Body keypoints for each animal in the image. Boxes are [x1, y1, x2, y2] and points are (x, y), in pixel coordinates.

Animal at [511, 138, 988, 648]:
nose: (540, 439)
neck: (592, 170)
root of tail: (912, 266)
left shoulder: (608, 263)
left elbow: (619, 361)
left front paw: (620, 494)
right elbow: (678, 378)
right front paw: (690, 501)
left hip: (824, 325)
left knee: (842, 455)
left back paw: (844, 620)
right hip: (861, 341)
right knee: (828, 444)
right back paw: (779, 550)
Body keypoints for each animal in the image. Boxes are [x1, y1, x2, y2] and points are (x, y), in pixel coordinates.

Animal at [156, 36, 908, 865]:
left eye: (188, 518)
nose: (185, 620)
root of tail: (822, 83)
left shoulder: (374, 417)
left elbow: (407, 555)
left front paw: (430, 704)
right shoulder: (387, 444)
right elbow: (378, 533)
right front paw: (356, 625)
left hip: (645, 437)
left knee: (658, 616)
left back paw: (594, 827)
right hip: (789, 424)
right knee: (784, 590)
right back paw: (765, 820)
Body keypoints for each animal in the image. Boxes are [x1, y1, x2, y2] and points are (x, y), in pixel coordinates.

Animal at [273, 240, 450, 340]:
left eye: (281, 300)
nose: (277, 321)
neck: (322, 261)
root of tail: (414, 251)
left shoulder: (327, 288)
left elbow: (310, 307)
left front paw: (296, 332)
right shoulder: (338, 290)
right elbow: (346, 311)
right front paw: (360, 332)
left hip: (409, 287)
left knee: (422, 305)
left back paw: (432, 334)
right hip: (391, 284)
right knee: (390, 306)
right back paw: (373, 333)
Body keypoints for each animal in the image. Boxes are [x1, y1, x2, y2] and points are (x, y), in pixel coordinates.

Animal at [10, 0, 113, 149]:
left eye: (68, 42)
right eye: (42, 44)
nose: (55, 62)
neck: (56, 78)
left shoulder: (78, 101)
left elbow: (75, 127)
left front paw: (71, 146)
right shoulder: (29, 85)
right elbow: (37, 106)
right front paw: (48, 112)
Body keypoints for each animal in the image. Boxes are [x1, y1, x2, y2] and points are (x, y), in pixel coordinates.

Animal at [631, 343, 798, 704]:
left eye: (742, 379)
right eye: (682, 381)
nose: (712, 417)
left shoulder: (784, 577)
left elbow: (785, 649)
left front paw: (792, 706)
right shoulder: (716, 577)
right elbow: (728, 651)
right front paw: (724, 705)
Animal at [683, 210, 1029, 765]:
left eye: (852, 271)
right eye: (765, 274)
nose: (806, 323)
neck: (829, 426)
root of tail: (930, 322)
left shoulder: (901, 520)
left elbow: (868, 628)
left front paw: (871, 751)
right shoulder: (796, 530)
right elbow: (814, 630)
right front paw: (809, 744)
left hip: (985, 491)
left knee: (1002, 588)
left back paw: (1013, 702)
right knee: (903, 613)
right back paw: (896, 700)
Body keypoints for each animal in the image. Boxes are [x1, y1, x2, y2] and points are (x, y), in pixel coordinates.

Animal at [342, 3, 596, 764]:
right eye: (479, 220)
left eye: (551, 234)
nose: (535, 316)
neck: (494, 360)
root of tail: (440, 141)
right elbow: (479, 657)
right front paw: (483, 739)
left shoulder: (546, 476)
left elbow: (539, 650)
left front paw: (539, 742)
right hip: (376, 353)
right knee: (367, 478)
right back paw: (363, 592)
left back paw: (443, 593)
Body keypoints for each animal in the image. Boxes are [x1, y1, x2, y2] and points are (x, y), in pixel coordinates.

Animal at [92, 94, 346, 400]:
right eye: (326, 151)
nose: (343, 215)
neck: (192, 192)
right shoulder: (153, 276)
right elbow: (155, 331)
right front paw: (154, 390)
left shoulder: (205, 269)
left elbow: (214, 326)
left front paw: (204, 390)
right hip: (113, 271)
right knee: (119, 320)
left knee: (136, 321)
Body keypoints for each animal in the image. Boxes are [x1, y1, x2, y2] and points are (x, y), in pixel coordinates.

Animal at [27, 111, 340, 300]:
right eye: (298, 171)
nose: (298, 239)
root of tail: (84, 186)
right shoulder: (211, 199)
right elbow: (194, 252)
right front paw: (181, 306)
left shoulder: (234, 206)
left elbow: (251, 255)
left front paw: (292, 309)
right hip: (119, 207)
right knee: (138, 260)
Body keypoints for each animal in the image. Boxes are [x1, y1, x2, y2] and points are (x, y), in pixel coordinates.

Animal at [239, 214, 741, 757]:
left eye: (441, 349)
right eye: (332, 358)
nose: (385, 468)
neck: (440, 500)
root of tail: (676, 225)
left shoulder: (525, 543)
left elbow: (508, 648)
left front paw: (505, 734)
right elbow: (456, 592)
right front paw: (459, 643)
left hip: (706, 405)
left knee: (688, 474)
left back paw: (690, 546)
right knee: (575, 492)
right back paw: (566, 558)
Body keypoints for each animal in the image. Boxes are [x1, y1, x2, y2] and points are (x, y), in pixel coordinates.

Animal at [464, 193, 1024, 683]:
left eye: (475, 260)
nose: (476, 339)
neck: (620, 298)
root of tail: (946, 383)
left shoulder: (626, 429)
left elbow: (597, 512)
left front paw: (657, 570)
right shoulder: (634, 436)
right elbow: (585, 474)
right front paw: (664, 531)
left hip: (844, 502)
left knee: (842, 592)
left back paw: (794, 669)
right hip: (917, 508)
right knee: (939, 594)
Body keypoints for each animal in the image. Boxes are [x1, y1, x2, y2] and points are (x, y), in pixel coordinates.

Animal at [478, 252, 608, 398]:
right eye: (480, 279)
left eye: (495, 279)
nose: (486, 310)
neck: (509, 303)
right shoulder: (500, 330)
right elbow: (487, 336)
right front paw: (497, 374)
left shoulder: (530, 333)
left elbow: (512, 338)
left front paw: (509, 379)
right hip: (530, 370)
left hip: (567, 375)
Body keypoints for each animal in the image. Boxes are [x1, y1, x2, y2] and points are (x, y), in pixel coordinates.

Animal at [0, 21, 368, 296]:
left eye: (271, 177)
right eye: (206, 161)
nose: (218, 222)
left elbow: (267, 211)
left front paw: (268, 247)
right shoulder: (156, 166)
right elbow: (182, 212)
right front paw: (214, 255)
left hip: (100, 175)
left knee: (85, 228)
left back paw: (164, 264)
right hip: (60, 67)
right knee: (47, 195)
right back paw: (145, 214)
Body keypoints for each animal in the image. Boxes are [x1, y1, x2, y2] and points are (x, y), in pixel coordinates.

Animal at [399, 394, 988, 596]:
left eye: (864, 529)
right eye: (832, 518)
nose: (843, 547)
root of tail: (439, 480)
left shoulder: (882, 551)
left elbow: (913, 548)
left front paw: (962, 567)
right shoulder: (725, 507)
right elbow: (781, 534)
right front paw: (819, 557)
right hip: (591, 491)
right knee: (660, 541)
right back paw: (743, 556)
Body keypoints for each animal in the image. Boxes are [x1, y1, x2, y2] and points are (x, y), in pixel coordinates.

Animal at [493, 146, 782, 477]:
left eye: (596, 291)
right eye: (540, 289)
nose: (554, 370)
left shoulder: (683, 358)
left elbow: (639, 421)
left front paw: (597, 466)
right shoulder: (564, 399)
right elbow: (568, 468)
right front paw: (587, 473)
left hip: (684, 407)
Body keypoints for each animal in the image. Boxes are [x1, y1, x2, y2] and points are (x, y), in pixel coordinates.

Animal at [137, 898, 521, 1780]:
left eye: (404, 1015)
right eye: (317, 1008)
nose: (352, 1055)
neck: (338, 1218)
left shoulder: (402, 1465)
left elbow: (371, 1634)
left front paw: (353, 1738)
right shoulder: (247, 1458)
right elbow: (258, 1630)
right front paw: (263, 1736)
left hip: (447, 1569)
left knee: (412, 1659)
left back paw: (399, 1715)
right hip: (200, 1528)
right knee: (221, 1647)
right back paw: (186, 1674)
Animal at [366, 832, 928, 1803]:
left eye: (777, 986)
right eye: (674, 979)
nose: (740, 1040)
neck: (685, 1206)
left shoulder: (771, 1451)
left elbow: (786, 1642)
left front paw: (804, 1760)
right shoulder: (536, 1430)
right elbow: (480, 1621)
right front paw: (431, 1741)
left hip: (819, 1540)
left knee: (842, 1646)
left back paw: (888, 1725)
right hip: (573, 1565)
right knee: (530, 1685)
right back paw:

*****

Where a line in the entries holds "neck", copy that line.

neck: (592, 170)
neck: (322, 261)
neck: (56, 78)
neck: (829, 426)
neck: (494, 360)
neck: (192, 192)
neck: (440, 500)
neck: (620, 298)
neck: (509, 303)
neck: (338, 1218)
neck: (685, 1206)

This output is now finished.